■ **WORK INSTRUCTION 1**
Decide whether each statement below agrees with the passage on matching music to video motion. Answer yes or no for each, quoting the deciding words of the passage. (a) In the "dance" example, the video opens in a high motion intensity state. (b) The energy variations of the music and of the video are held in numerical arrays. (c) The candidate music contents are generated from a set of predetermined music structures.
■ **WORK INSTRUCTION 2**
In the passage on matching music to video motion, what does an energy of the music indicate?
■ **WORK INSTRUCTION 3**
Pick up the passage on matching music to video motion after its final sentence, and carry it forward.

EXTRACT Start Marker

At block 230, the electronic device obtains a music content generated based on the set of music materials and the motion information, wherein a structure of the music content matches with the motion information of the video content.
FIG. 3B depicts a schematic representation 300B illustrating the synchronization requirement for the structural alignment of energy fluctuations between a video content and its accompanying music over a timeline.
In an exemplified scenario of a “dance” video, as shown in the diagram 330, the initial phase is characterized by a low motion intensity state, such as warm-up, which is followed by a marked escalation to a high motion intensity state as the dancers commence their movements. This transition is represented by a transition from low to high motion intensity, observable in the video's motion intensity profile indicated by data points plotted over time.
The diagram 332 and diagram 334 of FIG. 3B delineate the corresponding temporal evolution of the music's energy, presented in terms of quantified musical energy and its Mel frequency cepstral coefficients (Mel spectrogram), respectively. An energy of the music may indicate the variance intensity of the music content.
The music's dynamic rise in energy is designed to coincide with the abrupt augmentation of the video's motion intensity, as exemplified by the Mel spectrogram's progression from the preludial segment to the chorus at the video's kinetic peak.
For the selection of the target music's intensity, a comparative analysis is conducted to determine the degree of similarity between the temporal patterns of energy variation in the music (as shown in the diagram 332 of FIG. 3B) and the motion intensity of the video (as depicted at the diagram 330 of FIG. 3B). The energy variations of both the music and video are encapsulated in numerical arrays, enabling the application of a correlation coefficient to quantify the congruence between the music's energy trajectory and the video's motion intensity profile. Additionally, the magnitude of the music's energy change at the instant of the video's most significant motion intensity shift is calculated. These metrics are integrated to formulate a correlation level that evaluates the structural compatibility and synchronization precision of the music relative to the video's dynamic progression.
FIG. 3C illustrates an example process 300C for determining the target music content based on the music materials and the video motion intensity.
As shown in FIG. 3C, the electronic device may generate a target music structure 342 based on the motion information of the video content, such as, video motion intensity 340.
Further, the set of music materials 346 matching with the semantic information of the video content and the target music structure 342 may be provided to the music generation system 344, and the target music content 348 may be generated by the music generation system.
In this way, the correlation level between the variance intensity of the generated target music content 348 and a motion intensity 340 indicated by the motion information may be greater than a threshold.
In some further embodiments, the target music content 352 may also be determined from a set of pre-generated music contents 350 based on the video motion intensity 340.
For example, the music generation system 344 may generate a set of candidate music contents (e.g., the pre-generated music contents 350) based on a set of predetermined music structures.
Further, the electronic device may determine a target music content 352 from the set of candidate music content 350. The structure of the target music content 352 shall match with the motion information of the video content. For example, the correlation level between the variance intensity of the generated target music content 352 and a motion intensity 340 indicated by the motion information may be greater than a threshold.

EXTRACT End Marker
DATASET EXTRACT Start Marker

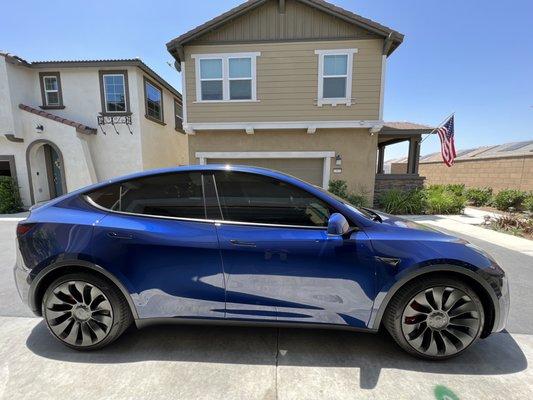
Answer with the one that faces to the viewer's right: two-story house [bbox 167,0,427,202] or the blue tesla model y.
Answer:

DATASET EXTRACT End Marker

■ **EXPECTED OUTPUT 1**
(a) No: "the initial phase is characterized by a low motion intensity state, such as warm-up"
(b) Yes: "The energy variations of both the music and video are encapsulated in numerical arrays"
(c) Yes: "may generate a set of candidate music contents (e.g., the pre-generated music contents 350) based on a set of predetermined music structures"

■ **EXPECTED OUTPUT 2**
It may indicate the variance intensity of the music content.

■ **EXPECTED OUTPUT 3**
In some embodiments, the target music content (e.g., the target music content 348 or the target music content 352) may be added to the video content as a background music.
In this way, the embodiments of the present disclosure may generate music that is semantically aligned with video content, ensuring thematic relevance. Further, by synchronizing the music structure with the video's motion information, the embodiments of the present disclosure may enhance the audio-visual experience, creating a more immersive and emotionally resonant synchronization.
FIG. 4 shows a block diagram of an apparatus 400 for music generation in accordance with some embodiments of the present disclosure. The apparatus 400 may be implemented, for example, or included at the terminal device 110 of FIG. 1. Various modules/components in the apparatus 400 may be implemented by hardware, software, firmware, or any combination thereof.
As shown, the apparatus 400 includes a first determining module 410, configured to determine a set of music materials from a music material library based on semantic information of a video content; a second determining module 420, configured to determine motion information of a video content based on a difference between a set of frames of the video content; and a music obtaining module 430, configured to obtain a music content generated based on the set of music materials and the motion information, wherein a structure of the music content matches with the motion information of the video content.
In some embodiments, the first determining module 410 is further configure for: determining a first semantic feature of the video content using a video encoder; and determining the set of music materials from the music material library based on a comparison between the first semantic feature and a second semantic feature of a music material in the music material library.
In some embodiments, the second semantic feature is generated using a music encoder, and the video encoder and the music encoder are jointly trained through the following process: obtaining a plurality of training pairs, each training pair comprising a video sample and a corresponding music sample; generating a training video feature of the video sample and a training music feature of the corresponding music sample; determining a contrastive loss based on the training video feature and the training music feature; and jointly training the video encoder and the music encoder based on the contrastive loss.
In some embodiments, the first sematic feature is generated based on at least one of: visual embedding of the video content, or textual description information of the video content; and/or wherein the second sematic feature is generated based on at least one of: audio embedding of the music content, or textual description information of the music content.
In some embodiments, the structure of the music content indicates a distribution of energy of the music content, the energy indicating a variance intensity of the music content.
In some embodiments, a correlation level between the variance intensity of the music content and a motion intensity indicated by the motion information is greater than a threshold.
In some embodiments, the music obtaining module 430 is further configure for: generating a target music structure based on the motion information of the video content; and generating, according to the target music structure, the music content based on the set of candidate music materials.
In some embodiments, the music obtaining module 430 is further configure for: obtaining a set of candidate music contents generated based on a set of predetermined music structures; and determining a target music content from the set of candidate music contents, wherein a structure of the target music content matches with the motion information of the video content.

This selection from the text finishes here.